I have $r^2=2\cos2\theta$ and I'm being asked to convert this equation to rectangular coordinates. So I'm using double angle trigonometric identities to get:
$$ r^2=2\cos2\theta \\ r^2=2(\cos^2\theta-\sin^2\theta) \\ r^2=2\cos^2\theta-2\sin^2\theta $$
Then I do the following substitutions based on the facts that $y=r\sin\theta$ and $x=r\cos\theta$:
$$ r^2=\frac{2x^2}{r^2}-\frac{2y^2}{r^2} \\ (r^2)^2=2x^2-2y^2 \\ (x^2+y^2)^2=2x^2-2y^2 $$
However this doesn't feel right, since I would be getting a fourth-degree equation. Can you find any error in my development? Or how should I go on solving this problem?

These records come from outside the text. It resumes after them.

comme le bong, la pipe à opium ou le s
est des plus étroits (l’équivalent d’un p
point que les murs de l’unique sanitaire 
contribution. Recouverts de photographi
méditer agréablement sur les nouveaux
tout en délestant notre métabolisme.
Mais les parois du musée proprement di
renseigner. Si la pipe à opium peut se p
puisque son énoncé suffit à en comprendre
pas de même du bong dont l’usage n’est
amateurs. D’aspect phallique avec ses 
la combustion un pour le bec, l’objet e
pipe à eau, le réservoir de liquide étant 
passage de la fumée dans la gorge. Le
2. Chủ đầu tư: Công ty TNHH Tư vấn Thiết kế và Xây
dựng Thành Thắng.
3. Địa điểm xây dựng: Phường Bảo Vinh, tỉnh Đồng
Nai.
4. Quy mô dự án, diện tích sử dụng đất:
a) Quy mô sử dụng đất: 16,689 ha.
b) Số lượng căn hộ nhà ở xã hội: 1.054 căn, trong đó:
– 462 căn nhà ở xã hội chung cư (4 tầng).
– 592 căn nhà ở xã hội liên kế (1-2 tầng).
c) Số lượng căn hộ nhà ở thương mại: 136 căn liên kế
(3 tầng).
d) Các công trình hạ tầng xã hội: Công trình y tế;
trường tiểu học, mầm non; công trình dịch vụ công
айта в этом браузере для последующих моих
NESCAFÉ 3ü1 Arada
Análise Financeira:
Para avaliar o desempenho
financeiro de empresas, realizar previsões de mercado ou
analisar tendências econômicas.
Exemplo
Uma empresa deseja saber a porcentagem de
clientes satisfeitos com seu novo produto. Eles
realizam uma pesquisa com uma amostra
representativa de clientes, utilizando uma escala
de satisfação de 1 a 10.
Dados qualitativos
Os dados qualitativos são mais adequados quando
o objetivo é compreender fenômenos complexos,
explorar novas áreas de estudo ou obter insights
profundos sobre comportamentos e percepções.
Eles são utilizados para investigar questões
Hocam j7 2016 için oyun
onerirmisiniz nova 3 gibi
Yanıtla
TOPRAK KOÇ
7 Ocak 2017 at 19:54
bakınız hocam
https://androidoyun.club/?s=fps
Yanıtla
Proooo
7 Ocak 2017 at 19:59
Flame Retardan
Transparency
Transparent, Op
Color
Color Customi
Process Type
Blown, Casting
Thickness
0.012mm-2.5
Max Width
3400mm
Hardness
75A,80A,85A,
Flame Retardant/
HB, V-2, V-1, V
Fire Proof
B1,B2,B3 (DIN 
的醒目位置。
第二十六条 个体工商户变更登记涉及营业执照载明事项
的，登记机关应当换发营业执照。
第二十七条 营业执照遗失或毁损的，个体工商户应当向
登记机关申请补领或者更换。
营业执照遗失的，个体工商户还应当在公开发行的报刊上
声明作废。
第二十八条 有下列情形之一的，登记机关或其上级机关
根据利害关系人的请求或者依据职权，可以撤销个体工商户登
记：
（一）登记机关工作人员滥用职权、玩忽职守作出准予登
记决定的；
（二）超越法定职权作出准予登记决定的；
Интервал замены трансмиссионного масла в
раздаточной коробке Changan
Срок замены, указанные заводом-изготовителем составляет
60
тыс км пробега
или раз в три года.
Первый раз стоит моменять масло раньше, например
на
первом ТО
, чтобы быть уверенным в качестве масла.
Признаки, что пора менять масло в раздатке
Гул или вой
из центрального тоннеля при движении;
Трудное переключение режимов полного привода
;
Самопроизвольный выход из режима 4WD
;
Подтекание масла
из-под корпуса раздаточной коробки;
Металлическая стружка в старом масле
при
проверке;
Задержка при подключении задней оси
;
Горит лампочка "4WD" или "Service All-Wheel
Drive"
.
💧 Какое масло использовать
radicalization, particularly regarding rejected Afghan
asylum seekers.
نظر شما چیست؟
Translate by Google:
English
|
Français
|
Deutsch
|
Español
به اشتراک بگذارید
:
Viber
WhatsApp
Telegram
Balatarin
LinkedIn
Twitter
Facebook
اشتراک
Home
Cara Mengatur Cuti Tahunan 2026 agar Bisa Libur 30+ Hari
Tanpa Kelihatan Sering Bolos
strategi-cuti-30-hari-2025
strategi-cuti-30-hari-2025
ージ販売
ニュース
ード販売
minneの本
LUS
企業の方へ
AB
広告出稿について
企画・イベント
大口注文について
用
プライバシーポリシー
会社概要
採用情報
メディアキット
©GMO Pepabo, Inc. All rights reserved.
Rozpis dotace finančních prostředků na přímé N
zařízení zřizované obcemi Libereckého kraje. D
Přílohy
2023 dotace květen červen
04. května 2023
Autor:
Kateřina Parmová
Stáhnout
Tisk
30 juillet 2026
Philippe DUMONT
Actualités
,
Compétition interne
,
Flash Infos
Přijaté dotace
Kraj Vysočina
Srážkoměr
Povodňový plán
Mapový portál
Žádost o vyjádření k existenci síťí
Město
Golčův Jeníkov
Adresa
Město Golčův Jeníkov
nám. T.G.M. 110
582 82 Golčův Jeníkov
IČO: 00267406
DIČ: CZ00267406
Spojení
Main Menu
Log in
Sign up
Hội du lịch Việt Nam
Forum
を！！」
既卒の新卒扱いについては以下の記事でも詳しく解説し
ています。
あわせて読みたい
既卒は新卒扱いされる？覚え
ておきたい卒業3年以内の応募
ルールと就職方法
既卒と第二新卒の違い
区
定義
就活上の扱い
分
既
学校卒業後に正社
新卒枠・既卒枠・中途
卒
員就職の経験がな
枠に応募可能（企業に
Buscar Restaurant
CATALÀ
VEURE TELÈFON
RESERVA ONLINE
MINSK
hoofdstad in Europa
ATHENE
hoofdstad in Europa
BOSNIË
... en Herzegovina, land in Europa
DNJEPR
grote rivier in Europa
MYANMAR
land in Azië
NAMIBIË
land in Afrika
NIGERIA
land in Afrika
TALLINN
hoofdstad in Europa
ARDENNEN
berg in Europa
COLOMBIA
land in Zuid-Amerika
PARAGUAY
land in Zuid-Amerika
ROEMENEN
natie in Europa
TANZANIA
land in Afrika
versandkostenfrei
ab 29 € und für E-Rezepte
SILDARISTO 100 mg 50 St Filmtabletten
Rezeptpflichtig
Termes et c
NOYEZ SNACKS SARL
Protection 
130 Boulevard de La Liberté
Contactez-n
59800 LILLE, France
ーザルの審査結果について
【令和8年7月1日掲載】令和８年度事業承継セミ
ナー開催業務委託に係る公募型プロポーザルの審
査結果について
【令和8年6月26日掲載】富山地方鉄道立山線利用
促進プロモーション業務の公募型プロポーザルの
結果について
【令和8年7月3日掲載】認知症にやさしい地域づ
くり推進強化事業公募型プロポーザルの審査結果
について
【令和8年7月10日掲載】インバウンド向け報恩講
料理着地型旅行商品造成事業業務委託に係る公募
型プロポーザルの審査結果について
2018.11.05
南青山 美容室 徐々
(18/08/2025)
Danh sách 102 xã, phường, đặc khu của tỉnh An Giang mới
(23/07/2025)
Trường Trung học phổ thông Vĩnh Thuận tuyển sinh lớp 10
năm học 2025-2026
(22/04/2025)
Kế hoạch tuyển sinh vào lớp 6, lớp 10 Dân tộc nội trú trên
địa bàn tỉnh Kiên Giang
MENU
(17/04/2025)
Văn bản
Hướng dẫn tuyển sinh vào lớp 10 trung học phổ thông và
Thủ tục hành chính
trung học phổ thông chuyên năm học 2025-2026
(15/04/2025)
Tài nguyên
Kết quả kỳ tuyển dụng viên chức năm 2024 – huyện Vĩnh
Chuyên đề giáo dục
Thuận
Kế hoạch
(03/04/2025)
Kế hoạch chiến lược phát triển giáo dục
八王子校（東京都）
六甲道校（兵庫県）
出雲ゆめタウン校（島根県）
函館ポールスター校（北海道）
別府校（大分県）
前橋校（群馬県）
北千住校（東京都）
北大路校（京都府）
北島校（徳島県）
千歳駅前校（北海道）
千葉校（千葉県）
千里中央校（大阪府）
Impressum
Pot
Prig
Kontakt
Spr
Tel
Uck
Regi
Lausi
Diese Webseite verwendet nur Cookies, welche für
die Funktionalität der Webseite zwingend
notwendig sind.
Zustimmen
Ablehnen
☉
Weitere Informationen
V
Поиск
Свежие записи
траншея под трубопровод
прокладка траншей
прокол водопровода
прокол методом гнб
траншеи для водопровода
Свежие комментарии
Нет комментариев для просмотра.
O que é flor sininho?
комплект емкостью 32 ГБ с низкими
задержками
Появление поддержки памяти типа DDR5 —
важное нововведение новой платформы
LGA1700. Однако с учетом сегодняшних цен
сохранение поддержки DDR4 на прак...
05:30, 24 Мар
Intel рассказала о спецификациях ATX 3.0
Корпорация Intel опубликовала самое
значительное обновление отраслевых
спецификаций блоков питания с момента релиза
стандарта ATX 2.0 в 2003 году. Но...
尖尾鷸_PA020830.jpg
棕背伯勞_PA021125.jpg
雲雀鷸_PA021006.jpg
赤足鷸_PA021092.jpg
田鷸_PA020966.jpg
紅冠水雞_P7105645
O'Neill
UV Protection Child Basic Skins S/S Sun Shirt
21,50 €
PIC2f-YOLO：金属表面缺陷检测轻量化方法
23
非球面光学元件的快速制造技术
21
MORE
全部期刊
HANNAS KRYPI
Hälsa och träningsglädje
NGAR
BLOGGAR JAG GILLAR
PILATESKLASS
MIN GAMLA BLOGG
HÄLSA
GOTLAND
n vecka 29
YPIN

Thanks in advance.
In order to plot this curve, first consider the equation
$$r^2 = 2\cos 2\theta$$
Notice that the left hand side is always positive, so that induces a domain restriction on $\theta$.
$$|2\theta| \leq \frac{\pi}{2} \implies -\frac{\pi}{4} \leq \theta \leq \frac{\pi}{4}$$
Then notice that there is a symmetry $\theta \mapsto -\theta$, which means that the curve is symmetric about the $x$ axis (which is the ray $\theta = 0$), so we only need to know what the curve looks like on the top half and we can reflect it down to get the rest.
From here, it is best to pick example points and tabulate them:
$$\begin{array}{c | c} \theta & r \\ \hline 0 & \pm\sqrt{2} \\ \frac{\pi}{12} & \pm \sqrt[4]{3} \\ \frac{\pi}{8} & \pm \sqrt[4]{2} \\ \frac{\pi}{6} & \pm 1 \\ \frac{\pi}{4} & 0 \\ \end{array} $$
Plot the points and connect them as smoothly as you can, then reflect it across the $x$ axis. Drawing this out, we get a familiar shape, a lemniscate (or infinity symbol) figure.
One can confirm this is indeed a lemniscate by looking at the equation you derived. It is in the correct mathematical form for a lemniscate, with $c=1$.